Showing Up Isn't Always Easy
Growing up, I’d occasionally hear the saying ‘the only person who is ever truly there for you is yourself’. Often times it was said in the context of someone who was burned by a friend or partner and was meant to denounce any and all close ties with other people in an attempt to remain safe. That’s fair enough. It sucks to be hurt by the people we love.
The part of this saying that sticks out to me is that only ourselves will remain when others have abandoned us; only we can be trusted to show up. I find this to be overly simplistic because it assumes that we intuitively know how to show up for ourselves. What if we don’t? There have been many times in my life when I deserted myself in moments I needed my support the most. Sure, other people can hurt me, but I can also hurt myself.
Showing up for yourself might not be so straightforward, but don’t give up just yet.
I want to pause here to say that I don’t overly agree with the saying I stated above. I think that, yes, people can cause us pain, but we can work through it and learn to trust them again. Likewise, we can cause our own pain, but we can also learn to trust ourselves again.

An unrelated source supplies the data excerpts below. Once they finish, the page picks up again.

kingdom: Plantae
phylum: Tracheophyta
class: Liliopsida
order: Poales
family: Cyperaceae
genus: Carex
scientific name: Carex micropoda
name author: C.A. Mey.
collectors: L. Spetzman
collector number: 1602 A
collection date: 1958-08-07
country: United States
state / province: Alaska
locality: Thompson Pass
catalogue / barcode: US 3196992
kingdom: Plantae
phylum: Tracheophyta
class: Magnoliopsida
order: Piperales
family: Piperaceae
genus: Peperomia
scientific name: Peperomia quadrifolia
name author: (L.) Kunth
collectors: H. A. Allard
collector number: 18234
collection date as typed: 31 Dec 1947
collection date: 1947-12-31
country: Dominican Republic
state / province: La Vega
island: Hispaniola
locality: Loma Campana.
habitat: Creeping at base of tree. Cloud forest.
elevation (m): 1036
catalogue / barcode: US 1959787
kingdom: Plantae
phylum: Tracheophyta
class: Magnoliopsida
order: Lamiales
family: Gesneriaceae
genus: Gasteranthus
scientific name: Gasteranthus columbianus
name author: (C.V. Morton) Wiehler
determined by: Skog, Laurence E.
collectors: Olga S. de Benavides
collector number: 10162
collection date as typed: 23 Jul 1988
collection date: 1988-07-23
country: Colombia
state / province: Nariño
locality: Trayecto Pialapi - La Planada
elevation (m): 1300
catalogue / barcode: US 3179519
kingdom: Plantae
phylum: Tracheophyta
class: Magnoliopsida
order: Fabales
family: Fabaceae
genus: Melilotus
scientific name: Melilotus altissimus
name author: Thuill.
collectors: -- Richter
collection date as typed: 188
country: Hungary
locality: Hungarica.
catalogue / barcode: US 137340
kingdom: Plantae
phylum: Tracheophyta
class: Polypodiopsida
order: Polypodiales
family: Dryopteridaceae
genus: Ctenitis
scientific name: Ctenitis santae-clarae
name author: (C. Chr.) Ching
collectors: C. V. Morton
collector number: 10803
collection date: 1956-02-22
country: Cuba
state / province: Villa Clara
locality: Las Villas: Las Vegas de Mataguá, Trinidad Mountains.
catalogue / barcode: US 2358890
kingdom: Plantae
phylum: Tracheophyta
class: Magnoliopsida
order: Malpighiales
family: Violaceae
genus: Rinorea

So how do we do it? Similar to how it takes time and energy to trust other people, it takes just as long to build that trust internally. I’ve learned that it requires me to be honest with myself in my perspectives, both internally and externally directed ones. Sometimes these truths feel better hidden under the rocks they reside instead of out in the open for me to see. For example, it sucks to have to acknowledge that sometimes I feel that I deserve emotional pain because I think I did something wrong. It equally sucks when I begin to realize that I use it as justification for not soothing myself when I’m hurting. In other words, I’m not showing up for myself because I think that I don’t deserve it.
Why should I have to show up for myself if no one else is?
When I find myself in this position, it’s common to become focused on external factors. It’s easier to blame others for my pain and sorrows because it takes responsibility off of my own stake in the game. It’s much harder to confront myself when I’m hurting if I’m the culprit. This isn’t to say that others are never the reason for my troubles, they surely can be. But the more I think about my part the more I understand the role I play.
Through kindness and honesty, trust can be built.
By showing up for myself, I’m making a statement that I’m worthy of my own time, energy and love. I’m being honest with the fact that I can be harsh to myself, but I can be equally as nurturing. I might have a hard time stepping up every time, but in the moments when I do, I’m teaching myself that it’s possible. The key to learning how to show up for myself, I think, is being willing to try. If someone who has hurt me apologized for their actions and promised to work hard to do better, I’d certainly be willing to hear them out. Therefore, I should be willing to extend the same courtesy to myself.